As a child, Brian Steele knew only two speeds: full throttle and off. Perpetually hyperactive and adventurous, young Brian constantly pushed boundaries and tested the patience of his parents and teachers.
But Brian's boundless energy and ambition had no direction, growing up in small-town Highland, Michigan. But soon a few local Detroit television programs changed all that. Brian discovered "Monster Week," The Ghoul, and Sir Graves Ghastly - fright fest-y shows whose creature-characters he found fascinating.
Towering over classmates at an astounding 6'7", Brian again found himself turning to onscreen icons for inspiration; watching over-the-top physical comedy by the Three Stooges and Laurel and Hardy helped him embrace his physical awkwardness.
But lacking an outlet for his energy or any focus on a career, Brian had no direction.
In 1985 he moved to the Florida Keys, hoping to discover his dreams there.

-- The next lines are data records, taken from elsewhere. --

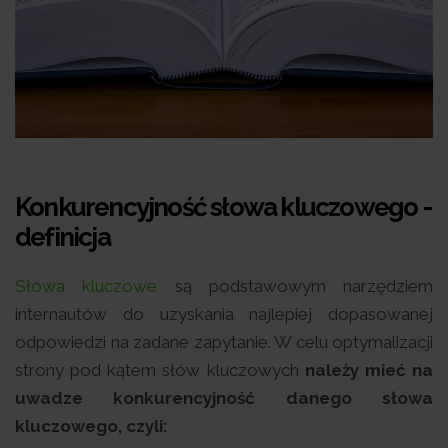
Konkurencyjność słowa kluczowego -
definicja
Słowa kluczowe
są podstawowym narzędziem
internautów do uzyskania najlepiej dopasowanej
odpowiedzi na zadane zapytanie. W celu optymalizacji
strony pod kątem słów kluczowych
należy mieć na
uwadze konkurencyjność danego słowa
kluczowego, czyli: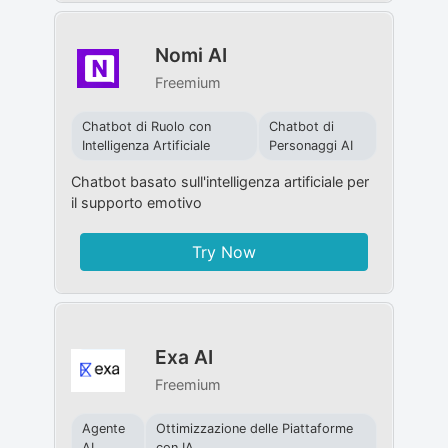
Nomi AI
Freemium
Chatbot di Ruolo con
Chatbot di
Intelligenza Artificiale
Personaggi AI
Chatbot basato sull'intelligenza artificiale per
il supporto emotivo
Try Now
Exa AI
Freemium
Agente
Ottimizzazione delle Piattaforme
AI
con IA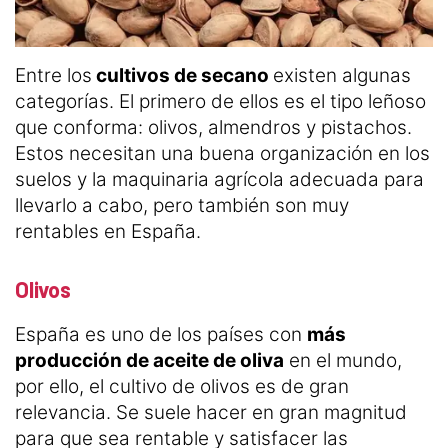
Entre los
cultivos de secano
existen algunas
categorías. El primero de ellos es el tipo leñoso
que conforma: olivos, almendros y pistachos.
Estos necesitan una buena organización en los
suelos y la maquinaria agrícola adecuada para
llevarlo a cabo, pero también son muy
rentables en España.
Olivos
España es uno de los países con
más
producción de aceite de oliva
en el mundo,
por ello, el cultivo de olivos es de gran
relevancia. Se suele hacer en gran magnitud
para que sea rentable y satisfacer las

But after two years working odd jobs like bagging groceries, working at a go-cart track, and on the docks at the local marina, Brian decided to move one more time. With only $700, a duffel bag full of clothes and a 10-speed bicycle, he bought a one-way ticket to Los Angeles.
Brian's gamble paid off. L.A. loved him. Universal Studios Theme Park took one look at the awkward 24 year-old and knew exactly what to do with him; they hired him to perform as Frankenstein's monster.

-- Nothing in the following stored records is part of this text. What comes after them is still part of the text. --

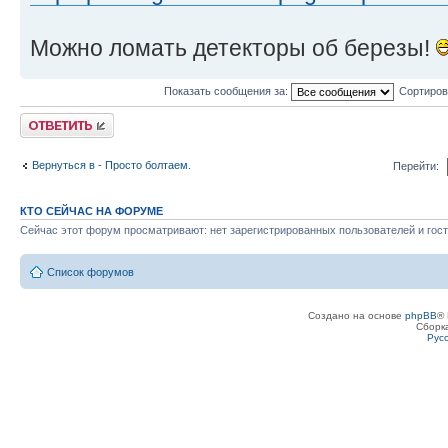
Можно ломать детекторы об березы!
Показать сообщения за:
Сортиров
Ответить
Вернуться в - Просто болтаем.
Перейти:
КТО СЕЙЧАС НА ФОРУМЕ
Сейчас этот форум просматривают: нет зарегистрированных пользователей и гост
Список форумов
Создано на основе
phpBB
® 
Сборк
Рус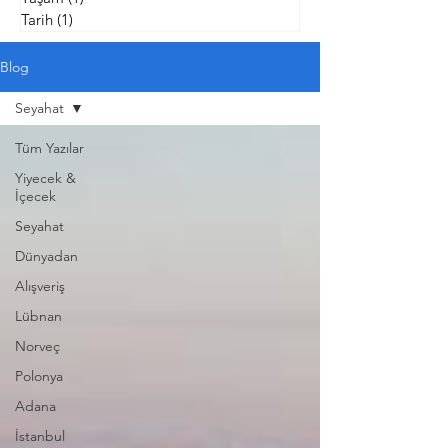
Tarih
(1)
1 yazı
Blog
Seyahat
Tüm Yazılar
Yiyecek &
İçecek
Seyahat
Dünyadan
Alışveriş
Lübnan
Norveç
Polonya
Adana
İstanbul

When Universal was searching for a man to don the suit for the television version of Harry and the Henderson's, they didn't have to look far. Brian was thrilled to be surrounded with cast mates who helped nurture his talents as an actor. Always patient and supportive with him as he became familiar with his new job responsibilities, the cast of HATH gave Brian the confidence to cultivate his craft.
48 episodes as Harry led to a role on NBC's sci-fi series, Earth 2. Brian learned quickly about the niche in Hollywood for "creature actors." Glued, painted, Velcro-ed, snapped and harnessed into bodysuits and masks, Brian made a name for himself as the man who could bring monsters to life.
Since 1997, he has played characters tailor made to scare audiences. That year, The Relic opened the door for Brian to work with Hollywood heavy-hitters. He breathed life into villains in the Underworld Trilogy and Blade: Trinity. He's worked with acclaimed directors Guillermo Del Toro (both Hellboy films) and M. Night Shayamalan (Lady in the Water). He's taken on creatures alongside Adrian Brody, Christian Bale and Tom Sizemore. The menacing bear Anthony Hopkins and Alec Baldwin battle in The Edge? That's Brian Steele.
After over 20 years breathing life into characters onscreen, keeping each character fresh and new is easier said than done. But Brian "enjoy(s) the challenge." In 2009, he got the opportunity to portray the T-600, Terminator Salvation's latest incarnation of the Terminator.